Diamond was awarded a fencing scholarship to New York University, and was a pre-med student, interested in biology, but dropped out with less than a year left, both due to his dislike of organic chemistry and to pursue a career in music.
Diamond's first recording contract was in 1960 with the Duel Records label, as "Neil and Jack," an Everly Brothers type duo, with a high school friend, Jack Packer. They recorded the single "What Will I Do," but it was unsuccessful. In 1962, Diamond signed with the Columbia Records label as a solo performer. He released the single "At Night," backed with "Clown Town." Despite a tour of radio stations the single failed to make the music charts, and Columbia dropped Diamond. Soon after this, Diamond was back to writing songs on an upright piano above the Birdland Club.
At some point during this time, Neil considered changing his name to Noah Kaminsky, as reported in a New York Times article on October 1, 1972. Some sources, including pre-2000 editions of Joel Whitburn's "Top Pop Singles" book, subsequently incorrectly reported that this was his real name. Neil also considered changing his name to Eice Cherry, as he told Barbara Walters in a 1985 televised interview.

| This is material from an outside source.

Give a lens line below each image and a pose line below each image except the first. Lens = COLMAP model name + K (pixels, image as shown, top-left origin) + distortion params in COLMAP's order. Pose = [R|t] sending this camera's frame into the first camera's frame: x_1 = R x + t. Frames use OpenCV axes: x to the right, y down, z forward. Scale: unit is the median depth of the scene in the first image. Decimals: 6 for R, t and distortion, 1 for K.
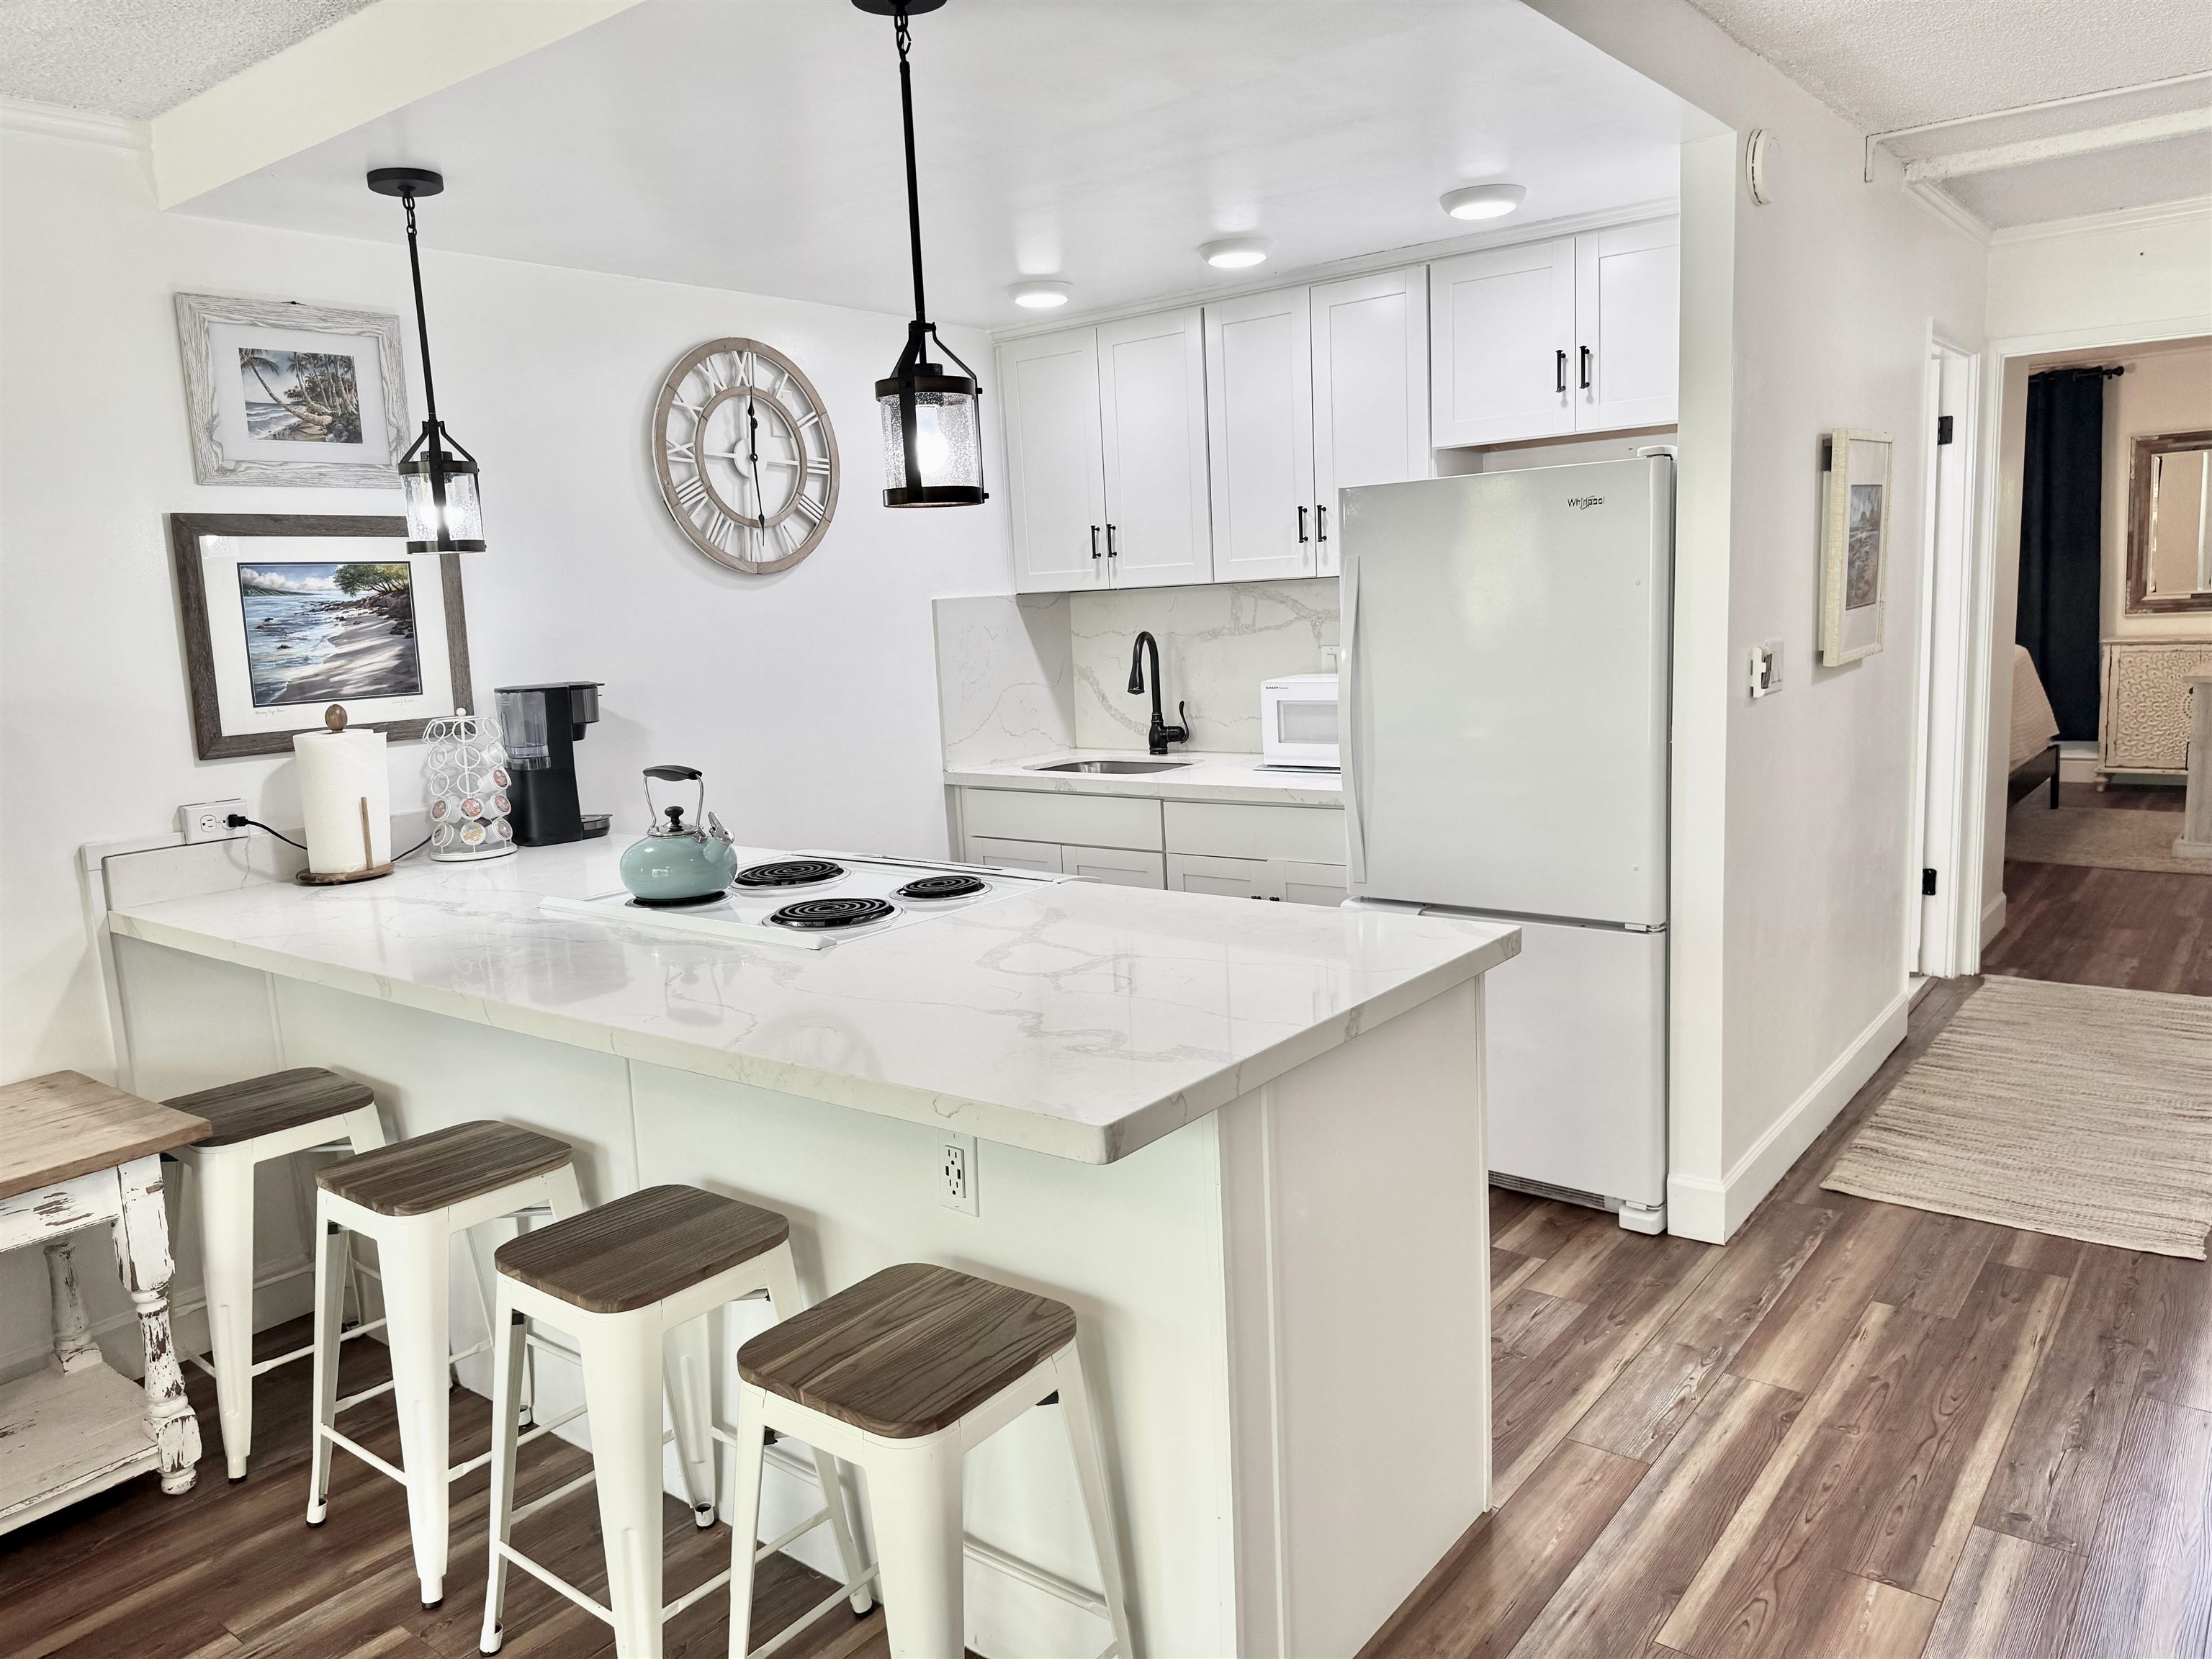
lens RADIAL K [[1458.2, 0, 1108.2], [0, 1458.2, 861.3], [0, 0, 1]] dist [0.005908, -0.050316]
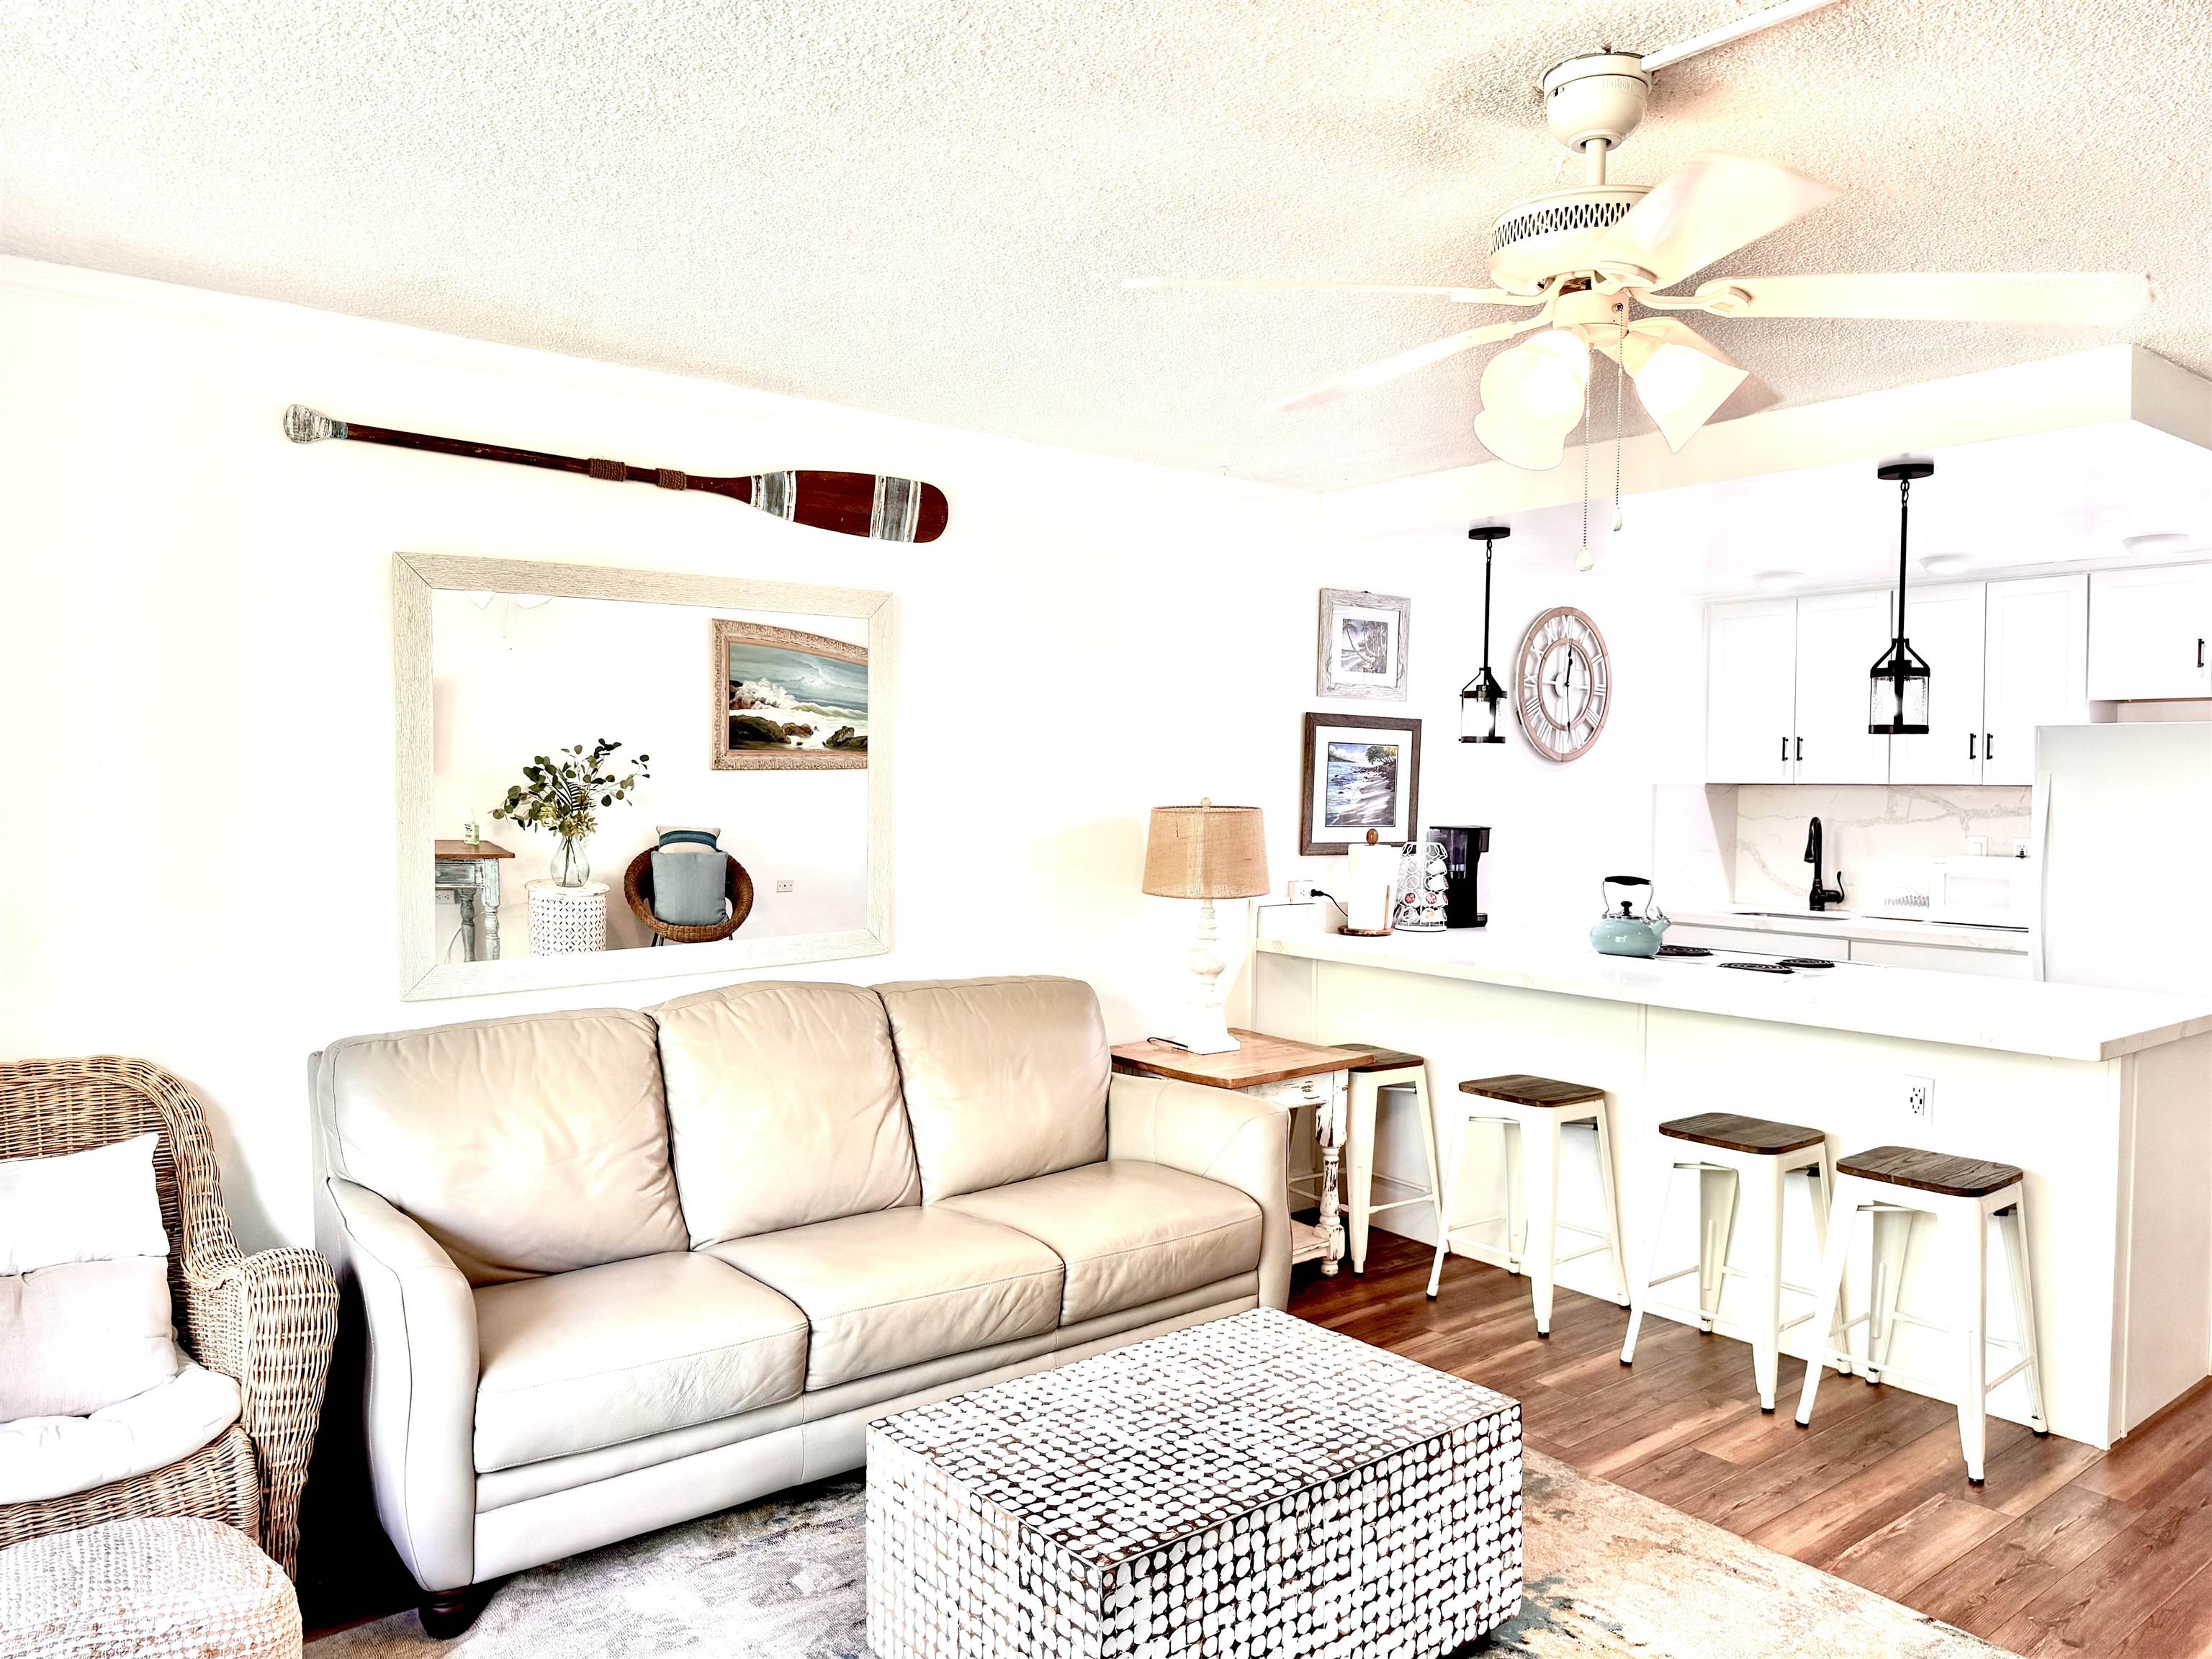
lens RADIAL K [[1421.1, 0, 1106.0], [0, 1421.1, 829.5], [0, 0, 1]] dist [0.022141, -0.002291]
pose [[0.963141, 0.062184, -0.261710, -0.391252], [-0.098521, 0.986857, -0.128090, 0.127591], [0.250305, 0.149153, 0.956609, -0.610965]]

He spent his early career as a writer in the Brill Building, and had an early success writing the songs "I'm a Believer" and "A Little Bit Me, A Little Bit You," which were recorded by the Monkees. There is a popular misconception that Diamond wrote and composed these songs specifically for the "Pre-Fab Four." In reality, Diamond had written, composed, and recorded these songs for release himself, but the cover versions were released before his own. The unintended, but happy, consequence of this was that Diamond began to gain fame not only as a singer and performer, but also as a songwriter. "Believer" was the Popular Music Song of the Year in 1966.